Nem bom vento, nem bom casamento. Esta associação pela rima entre meteorologia (o vento leste é seco e seca) e um dado talvez histórico dos tempos dos casamentos nobiliárquicos e de conveniência.
Cria fama e deita-te na cama. Visão crítica e aguda do oportunismo dos beneficiários da fortuna.
Em abril águas mil. Em março tanto durmo como faço. Em outubro pega tudo: verificação de realidades da natureza, valorizados pela correspondência sonora das palavras.
Zangam-se as comadres, descobrem-se as verdades. Descontada a ginofobia, machista ou feminista, a rima insinua a realidade.
Quem casa quer casa. Mais um exemplo de como a mudança de categoria vocabular (casa, verbo e casa substantivo) exprime um dado sociológico, nem sempre fácil de alcançar, a habitação própria.
Quem não aparece esquece. Aqui é a rima que vai de encontro ao facto real: a ausência provoca o esquecimento.

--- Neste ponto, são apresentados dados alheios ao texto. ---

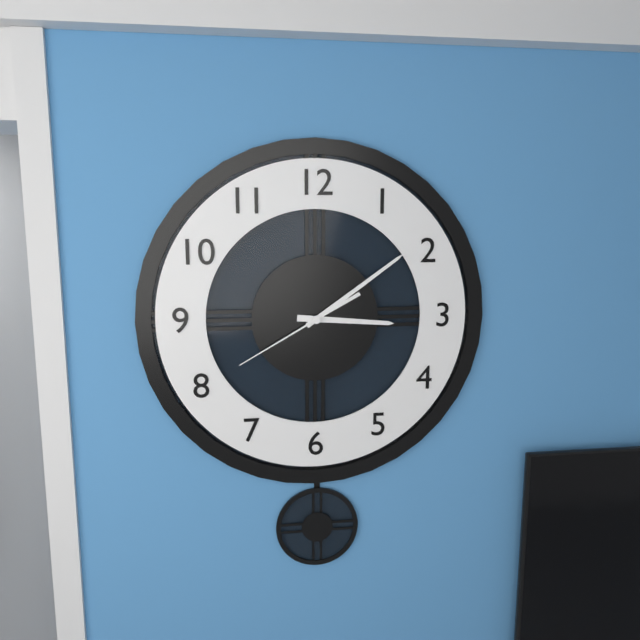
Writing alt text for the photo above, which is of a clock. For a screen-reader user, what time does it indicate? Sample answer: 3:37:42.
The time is 3:09:40
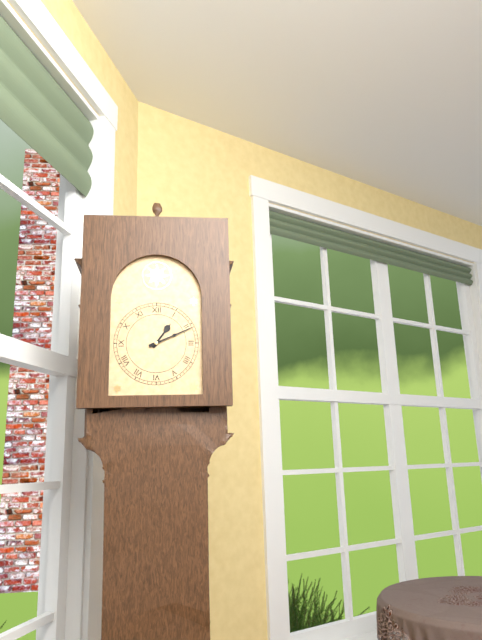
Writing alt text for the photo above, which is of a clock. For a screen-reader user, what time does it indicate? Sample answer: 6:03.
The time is 1:11
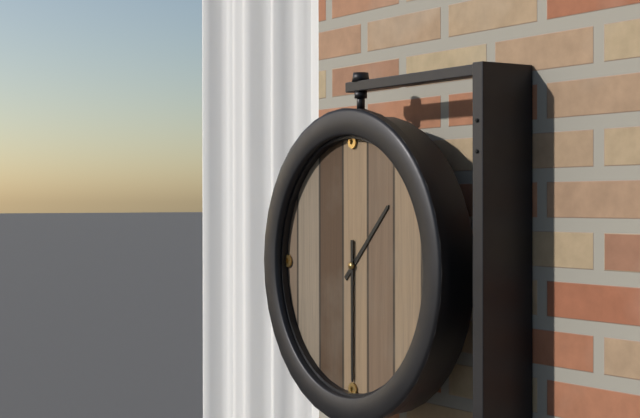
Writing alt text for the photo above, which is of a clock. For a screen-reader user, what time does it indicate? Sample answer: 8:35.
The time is 1:30
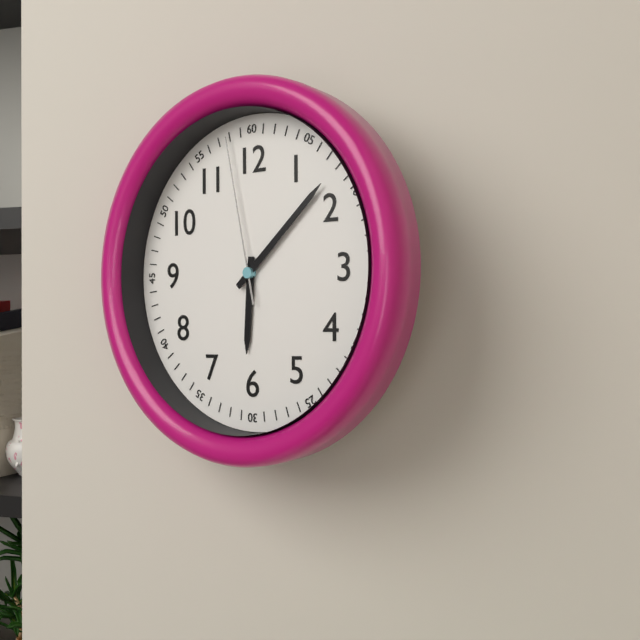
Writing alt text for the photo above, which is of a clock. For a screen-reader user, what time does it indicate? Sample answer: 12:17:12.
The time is 6:08:58
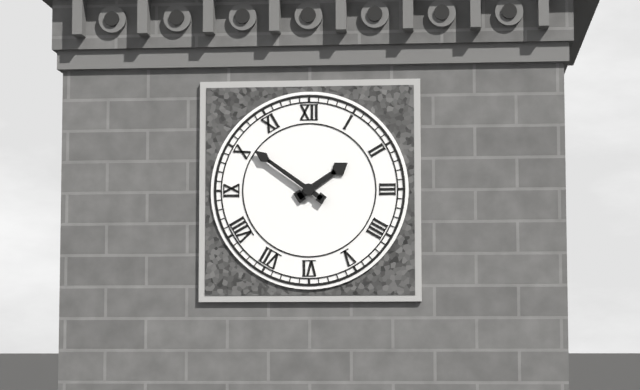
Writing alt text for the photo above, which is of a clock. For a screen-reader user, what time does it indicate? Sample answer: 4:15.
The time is 1:51
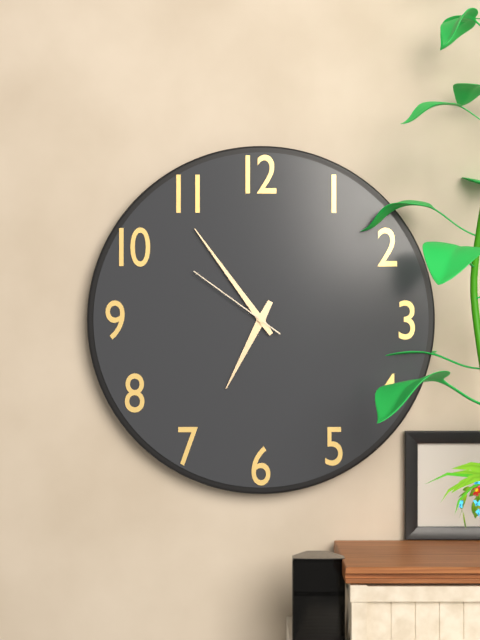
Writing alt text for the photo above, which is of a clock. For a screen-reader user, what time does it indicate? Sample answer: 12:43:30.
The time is 6:54:51
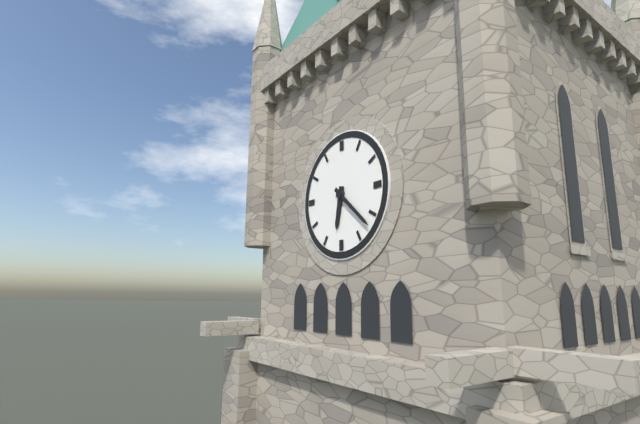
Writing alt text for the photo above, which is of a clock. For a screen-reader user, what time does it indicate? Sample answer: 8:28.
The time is 6:22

De pequenino se torce o pepino. Um dado da observação da natureza transforma-se pela rima em preceito educativo.
Outros ditos há, como “Quem te manda a ti sapateiro tocar rabecão”, “Sol e chuva, casamento da viúva”, “Quem porfia mata caça” traduzem a sabedoria da prática corrente, através da utilização metafórica dos conceitos.
Uma modalidade nova de criatividade linguística encontra-se na linguagem com que se pretende realçar as supremas qualidades das bebidas e sobretudo dos vinhos.

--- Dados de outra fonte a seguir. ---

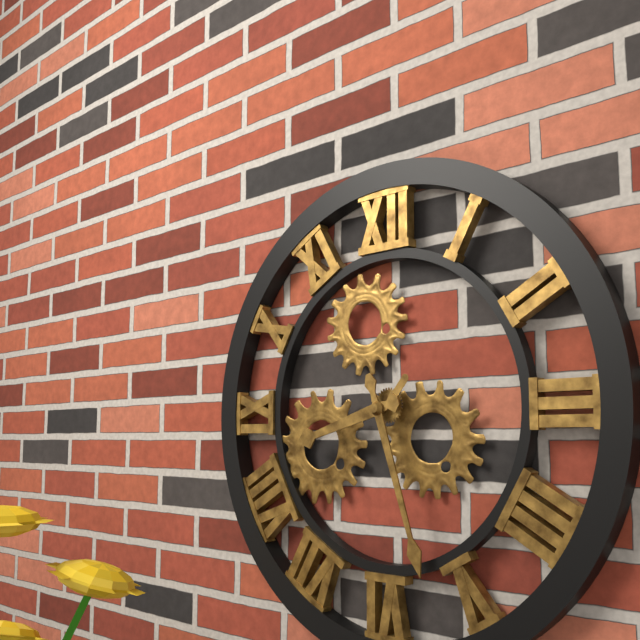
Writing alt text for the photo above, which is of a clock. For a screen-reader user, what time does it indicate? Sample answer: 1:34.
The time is 8:27
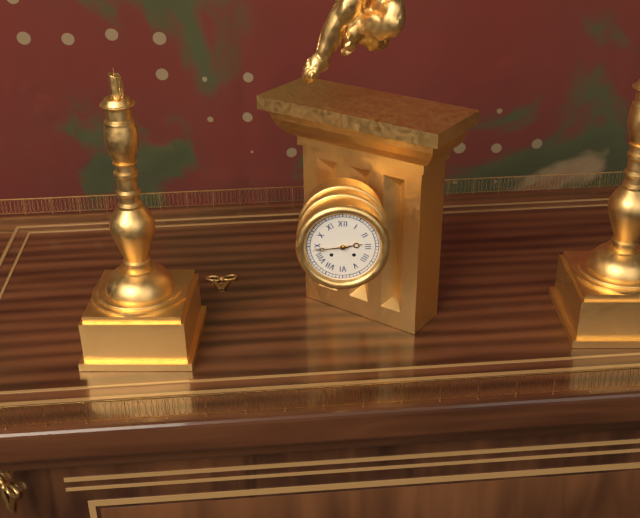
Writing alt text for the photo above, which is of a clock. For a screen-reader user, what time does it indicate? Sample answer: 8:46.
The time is 2:44
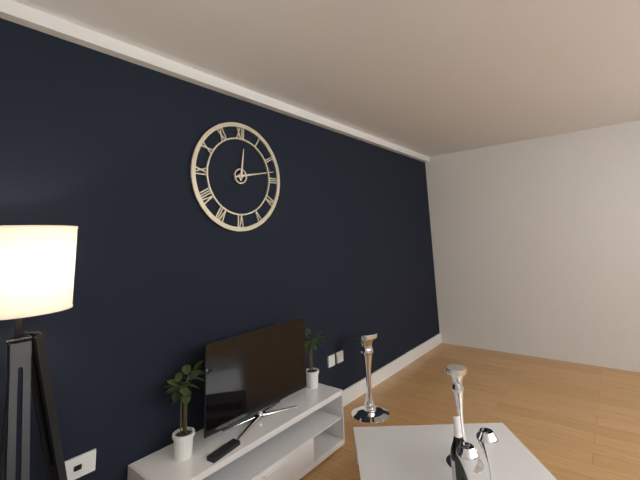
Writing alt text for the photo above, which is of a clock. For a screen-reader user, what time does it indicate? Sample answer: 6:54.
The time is 12:13
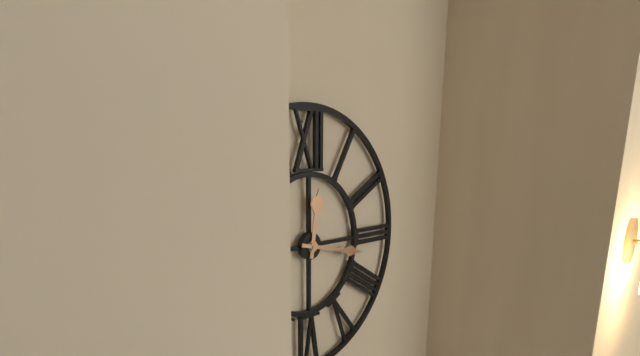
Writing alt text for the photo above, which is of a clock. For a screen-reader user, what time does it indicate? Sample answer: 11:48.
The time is 12:17
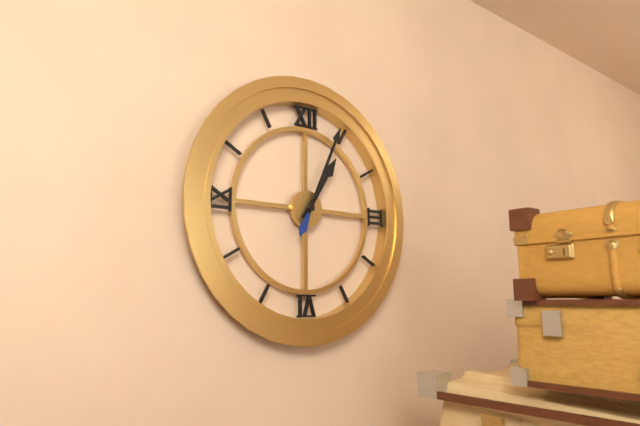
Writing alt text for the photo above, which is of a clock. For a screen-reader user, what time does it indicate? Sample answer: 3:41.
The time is 1:04
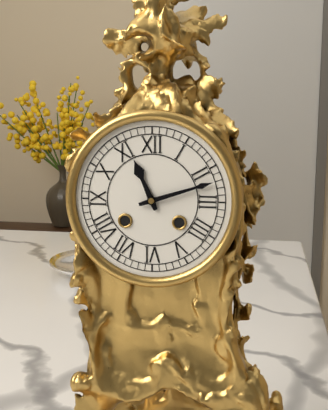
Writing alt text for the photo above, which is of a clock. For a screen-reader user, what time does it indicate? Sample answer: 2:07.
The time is 11:12
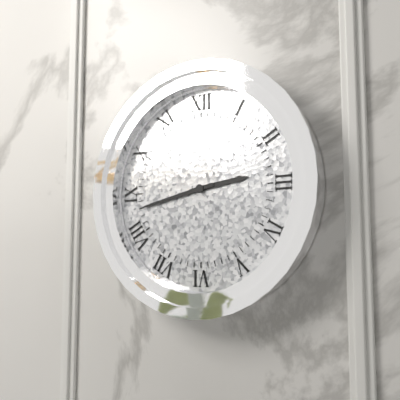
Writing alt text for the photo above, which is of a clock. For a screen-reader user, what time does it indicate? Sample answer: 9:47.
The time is 2:43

Exemplos: “[Este vinho licoroso] ao olhar revela-se amarelo-palha e de lágrima abundante. O aroma é poderoso, com notas de fruta madura e mel que quase se bebem. Na boca o ataque é quente, evoluindo depois para sensações tácteis redondas, algo abaunilhadas” (Do rótulo de um vinho chamado Angélica). Ficam o conceito de lágrima abundante, a fruta que se bebe, o ataque quente e as sensações tácteis redondas.Com tratamento linguístico é coisa insuperável.
“Aroma rico e muito complexo”, “abundância de fruta vermelha madura”, “na boca forma um conjunto poderoso” (De uma marca de Douro).
Outros conceitos: “Notam-se ligeiras notas florais”, “tinto complexo”, final longo e envolvente. (Um vinho regional alentejano).
“No paladar é guloso”, “taninos redondos”, consistente dentro da sua gama” (Douro Doc).
Este exercício de ler o rótulo revela-se assim um prodígio de imaginação e criatividade, não apenas vocabular, mas sensorial e conceptual, exigindo do bebedor e do leitor ou esforço titânico para alcançar esteticamente o sentido de conjunto poderoso na boca, de final longo e envolvente e de paladar guloso – não o que bebe mas o vinho. Conceitos sinestésicos de rara complexidade.
Exercício que se propõe: transformar os bebedores em leitores do sentido metafórico imaginativo e poético da linguagem. Façamos todos este exercício, interpretando lexemas como “tinto complexo”, “final envolvente”, “tanino redondo”, e ficando, se não envolvidos no inebriamento, ao menos linguisticamente enriquecidos.